Activity | Shorten the paragraph of the traceback excerpt that begins "The above exception" and keep its main point.

Document extract |
◇ ◇ ◇ ◇ ◇

The above exception was the direct cause of the following exception:

Traceback (most recent call last):
  File "/home/guelou01/miniconda3/envs/SemiBin/bin/SemiBin2", line 10, in <module>
    sys.exit(main2())
             ^^^^^^^
  File "/home/guelou01/miniconda3/envs/SemiBin/lib/python3.12/site-packages/SemiBin/main.py", line 1610, in main2
    multi_easy_binning(
  File "/home/guelou01/miniconda3/envs/SemiBin/lib/python3.12/site-packages/SemiBin/main.py", line 1313, in multi_easy_binning
    sample_list = generate_sequence_features_multi(logger, args)
                  ^^^^^^^^^^^^^^^^^^^^^^^^^^^^^^^^^^^^^^^^^^^^^^
  File "/home/guelou01/miniconda3/envs/SemiBin/lib/python3.12/site-packages/SemiBin/main.py", line 964, in generate_sequence_features_multi
    s = r.get()

◇ ◇ ◇ ◇ ◇

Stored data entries
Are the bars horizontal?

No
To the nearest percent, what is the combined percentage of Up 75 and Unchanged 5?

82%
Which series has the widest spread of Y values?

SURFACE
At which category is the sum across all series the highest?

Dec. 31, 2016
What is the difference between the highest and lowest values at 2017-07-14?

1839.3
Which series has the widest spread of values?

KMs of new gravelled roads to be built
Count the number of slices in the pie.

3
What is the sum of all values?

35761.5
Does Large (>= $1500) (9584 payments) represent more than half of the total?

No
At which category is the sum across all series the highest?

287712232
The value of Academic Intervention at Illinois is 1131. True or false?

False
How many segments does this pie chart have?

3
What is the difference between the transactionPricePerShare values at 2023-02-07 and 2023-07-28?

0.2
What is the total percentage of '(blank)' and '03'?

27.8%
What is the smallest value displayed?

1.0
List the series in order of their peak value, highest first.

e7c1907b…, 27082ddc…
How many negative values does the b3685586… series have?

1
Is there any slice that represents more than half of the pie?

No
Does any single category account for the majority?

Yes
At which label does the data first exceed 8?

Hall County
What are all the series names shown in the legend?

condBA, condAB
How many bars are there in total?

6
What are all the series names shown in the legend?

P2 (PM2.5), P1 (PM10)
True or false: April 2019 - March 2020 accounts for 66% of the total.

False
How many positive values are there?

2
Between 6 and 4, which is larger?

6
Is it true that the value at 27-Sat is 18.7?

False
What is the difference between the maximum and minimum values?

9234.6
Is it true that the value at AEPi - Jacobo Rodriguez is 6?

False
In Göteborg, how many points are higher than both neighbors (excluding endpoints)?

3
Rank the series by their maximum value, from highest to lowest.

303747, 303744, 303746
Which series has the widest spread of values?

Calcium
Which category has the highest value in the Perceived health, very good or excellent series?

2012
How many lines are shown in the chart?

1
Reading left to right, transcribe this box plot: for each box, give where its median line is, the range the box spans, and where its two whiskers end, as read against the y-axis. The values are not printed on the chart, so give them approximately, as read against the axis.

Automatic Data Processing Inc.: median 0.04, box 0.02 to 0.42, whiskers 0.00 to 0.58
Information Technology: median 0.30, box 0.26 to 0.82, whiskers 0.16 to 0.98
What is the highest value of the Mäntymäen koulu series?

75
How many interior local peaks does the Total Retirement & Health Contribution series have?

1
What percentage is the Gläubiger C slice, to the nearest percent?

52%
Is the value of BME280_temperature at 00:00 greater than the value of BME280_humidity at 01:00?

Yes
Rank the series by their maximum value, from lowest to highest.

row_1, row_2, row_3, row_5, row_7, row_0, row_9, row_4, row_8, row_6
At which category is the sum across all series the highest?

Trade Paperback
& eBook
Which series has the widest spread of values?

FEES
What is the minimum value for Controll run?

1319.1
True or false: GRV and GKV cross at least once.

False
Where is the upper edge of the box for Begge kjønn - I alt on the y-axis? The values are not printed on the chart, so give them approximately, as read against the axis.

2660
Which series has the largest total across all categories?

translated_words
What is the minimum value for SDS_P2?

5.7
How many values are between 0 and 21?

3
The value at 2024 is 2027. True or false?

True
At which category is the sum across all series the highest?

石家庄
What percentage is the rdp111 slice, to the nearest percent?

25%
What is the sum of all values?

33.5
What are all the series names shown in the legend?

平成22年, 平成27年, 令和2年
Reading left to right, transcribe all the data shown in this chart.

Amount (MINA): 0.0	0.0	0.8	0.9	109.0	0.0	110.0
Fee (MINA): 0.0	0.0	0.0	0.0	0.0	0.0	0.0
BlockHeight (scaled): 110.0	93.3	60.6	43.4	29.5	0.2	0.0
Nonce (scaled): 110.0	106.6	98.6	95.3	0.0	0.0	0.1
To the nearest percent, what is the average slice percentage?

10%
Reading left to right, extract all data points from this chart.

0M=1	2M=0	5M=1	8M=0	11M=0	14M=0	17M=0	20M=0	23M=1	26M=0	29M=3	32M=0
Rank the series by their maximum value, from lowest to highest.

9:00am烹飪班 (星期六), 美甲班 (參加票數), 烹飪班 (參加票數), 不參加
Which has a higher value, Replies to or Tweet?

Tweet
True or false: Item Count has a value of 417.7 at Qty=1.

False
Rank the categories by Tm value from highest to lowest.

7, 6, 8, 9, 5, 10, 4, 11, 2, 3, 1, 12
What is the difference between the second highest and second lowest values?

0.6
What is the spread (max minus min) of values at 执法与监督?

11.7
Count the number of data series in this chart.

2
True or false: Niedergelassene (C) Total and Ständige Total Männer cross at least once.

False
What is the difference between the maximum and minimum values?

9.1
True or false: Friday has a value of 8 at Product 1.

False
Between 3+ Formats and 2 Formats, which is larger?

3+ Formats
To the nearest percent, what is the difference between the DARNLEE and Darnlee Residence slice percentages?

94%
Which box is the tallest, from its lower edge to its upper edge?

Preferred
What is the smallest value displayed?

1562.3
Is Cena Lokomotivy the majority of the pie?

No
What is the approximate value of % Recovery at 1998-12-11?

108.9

◇ ◇ ◇ ◇ ◇

Answer to this exercise | The earlier exception directly caused the one that follows.